(v.l.) Die Augenoptikermeister Inge und Dieter Großewinkelmann und Peter Eul, Präsident der Handwerkskammer, im Gespräch mit der gebotenen Distanz
Optiker sind systemrelevant
17.04.2020
„Es ist ein bisschen wie vor 30 Jahren, als wir den Betrieb eröffnet haben“, erklärt Augenoptikermeisterin Inge Großewinkelmann. „Nur wenige Kunden betreten aktuell das Geschäft“, fügt ihr Ehemann Dieter Großewinkelmann an und nimmt die Situation mit einem gewissen Humor. Die Kunden, die kommen, haben alle ein akutes Problem: Die Brille ist entzweigegangen, ein Glas ist herausgefallen.
„Wir Optiker sind systemrelevant. Wenn einer kurzsichtigen Ärztin die Sehhilfe zerbricht, kann sie nicht arbeiten“, betont der Augenoptikermeister. Gemeinsam führt das Ehepaar einen Optikerfachbetrieb in Gütersloh-Avenwedde. Anfang März hatten die Kunden den Laden regelrecht überrannt, mit Beginn der Corona-Krise kam der abrupte Stopp. Kammerpräsident Peter Eul führt bei den beiden einen der in diesen Tagen nur sehr selten möglichen Firmenbesuche durch, um vor Ort die Stimmung im Handwerk zu erfragen und Mut zu machen. Momentan hat das Optikerstudio drei Stunden am Tag geöffnet und das Ehepaar bietet einen Notdienst an. Der Verkauf von Modebrillen ist derzeit untersagt. Messungen werden aktuell nur im Ausnahmefall durchgeführt.
Inge und Dieter Großewinkelmann haben sich direkt nach dem Lockdown durch die Verordnung des Landes NRW zum Schutz vor Neuinfizierungen mit dem Corona-Virus mit ihren drei Mitarbeitern und der Auszubildenden zusammengesetzt und nach einer vorläufigen Lösung gesucht. Die Mitarbeiter sind inzwischen in Kurzarbeit, die Auszubildende, die eigentlich im Blockunterricht wäre, bekommt Aufgaben von der Berufsschule. Natürlich hat sie die Möglichkeit, jederzeit im Betrieb anzurufen und Fachfragen zu stellen, auch die Werkstatt steht ihr zu Übungszwecken offen. Dieter Großewinkelmann ist gut vernetzt. Er steht der Augenoptiker-Innung Westfalen als stellvertretender Obermeister vor, beim Zentralverband der Augenoptiker und Optometristen hat er die Position des Vizepräsidenten inne. „Ich fühle mich gut informiert“, erklärt der Augenoptikermeister.
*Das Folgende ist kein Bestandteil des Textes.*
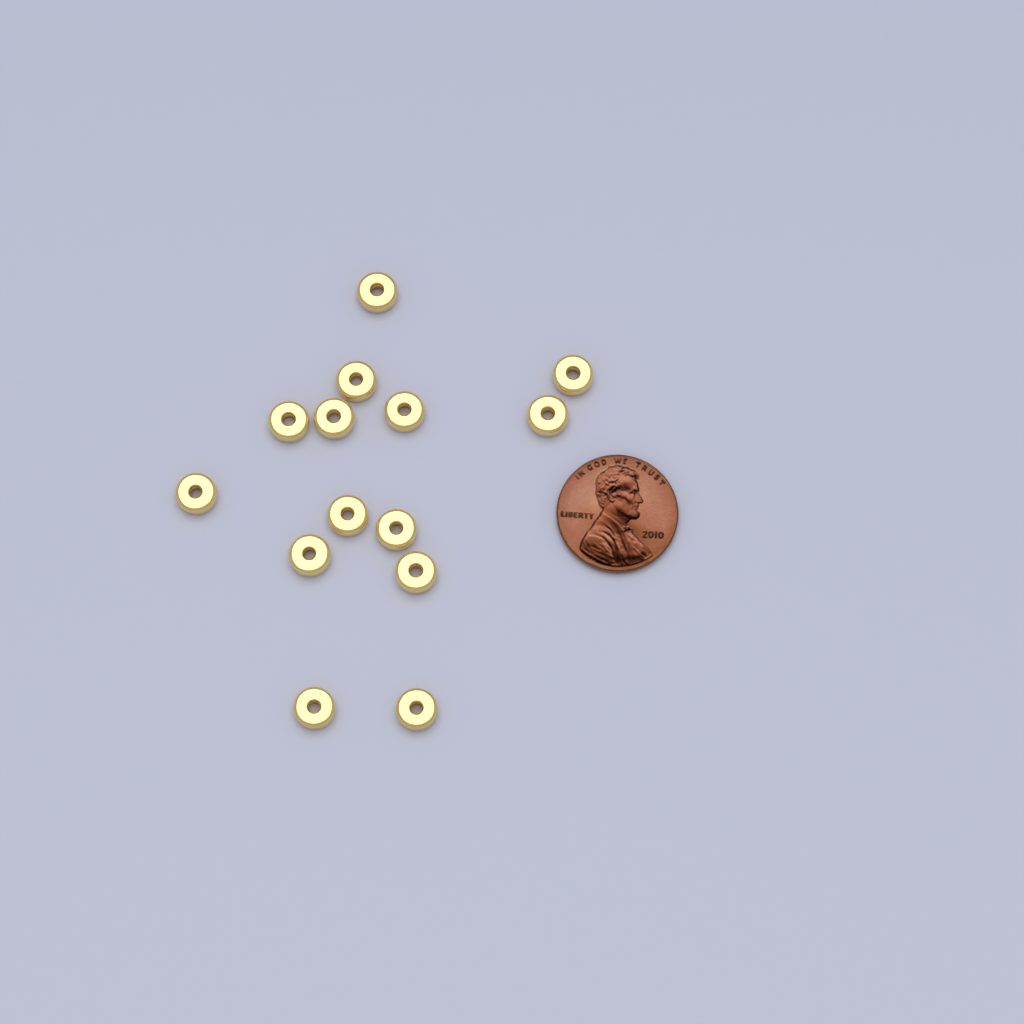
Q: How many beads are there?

Der Verband liefere nicht nur fachspezifische Infos, auch Informationen zu Hilfen, Kurzarbeit und neueren Entwicklungen würden bereitgestellt. Die Internetseite der Handwerkskammer und die Verbandszeitung, das Deutsche Handwerksblatt, seien ebenfalls äußerst hilfreich.
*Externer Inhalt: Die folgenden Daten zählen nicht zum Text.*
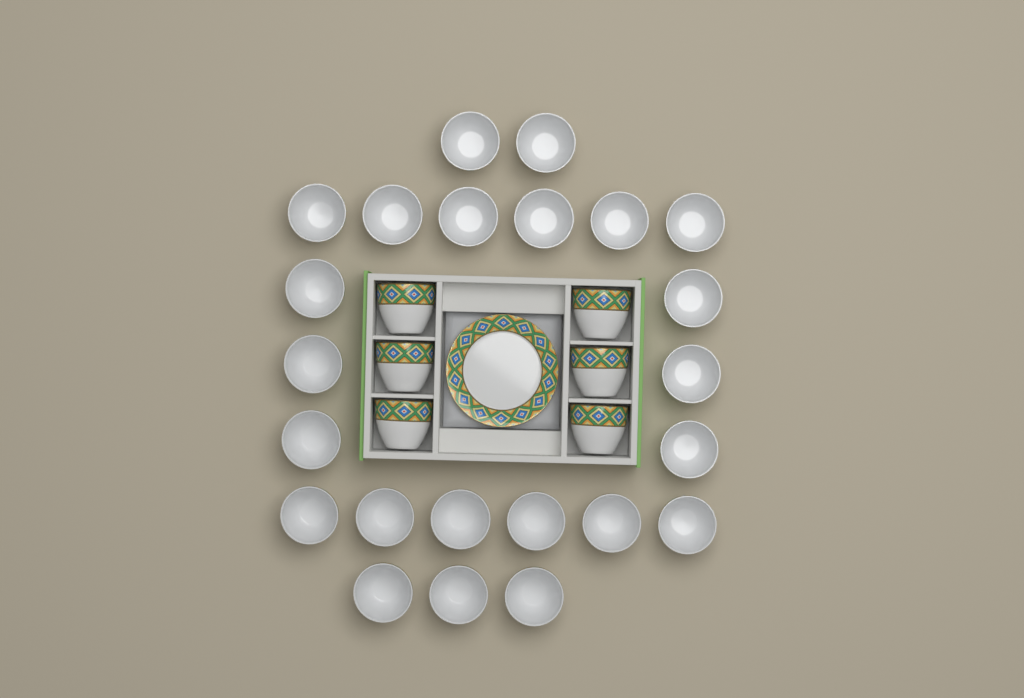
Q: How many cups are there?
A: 29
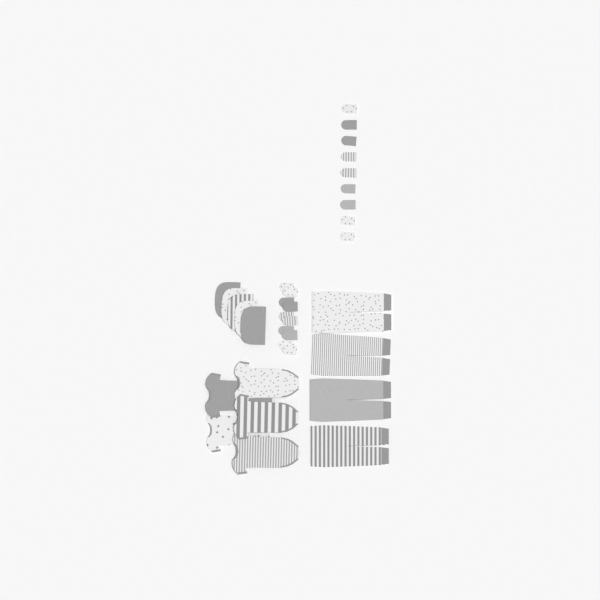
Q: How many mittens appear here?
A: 19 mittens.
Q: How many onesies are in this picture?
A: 5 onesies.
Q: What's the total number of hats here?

„In der Krise merken die Mitgliedsbetriebe, wie wichtig die Handwerkskammer und die Verbände sind“, fügt Peter Eul an. Die intensive Lobbyarbeit der Handwerksorganisationen habe dazu geführt, dass die Soforthilfe und weitere Instrumente der Unterstützung handwerksgerecht seien. In Ostwestfalen-Lippe gebe es einen guten und direkten Draht zwischen Kammerspitze und Bezirksregierung.
„Spannend ist die Frage: Wie geht es weiter?“, erklärt Dieter Großewinkelmann. Für seine Mitarbeiter hat er Masken aus Plexiglas bestellt, Hygienemaßnahmen wie ständiges Händewaschen, der Einsatz von Einweghandschuhen, die sofort nach Gebrauch entsorgt werden, und das Desinfizieren von Oberflächen haben sich inzwischen schon eingespielt. „Wie organisieren wir die Arbeitszeit und wie gestalten wir die Teams?“ Auch das sind Herausforderungen für die Zeit nach dem Lockdown.
Kammerpräsident Eul bestärkt die Großewinkelmanns in ihrer Strategie, sich auf die Zeit nach dem Lockdown vorzubereiten. „Damit beweisen Sie, dass die Handwerker in OWL nach vorne blicken und dabei der Gesundheit von Mitarbeitern und Kunden zurecht die größte Priorität einräumen“, betont Eul.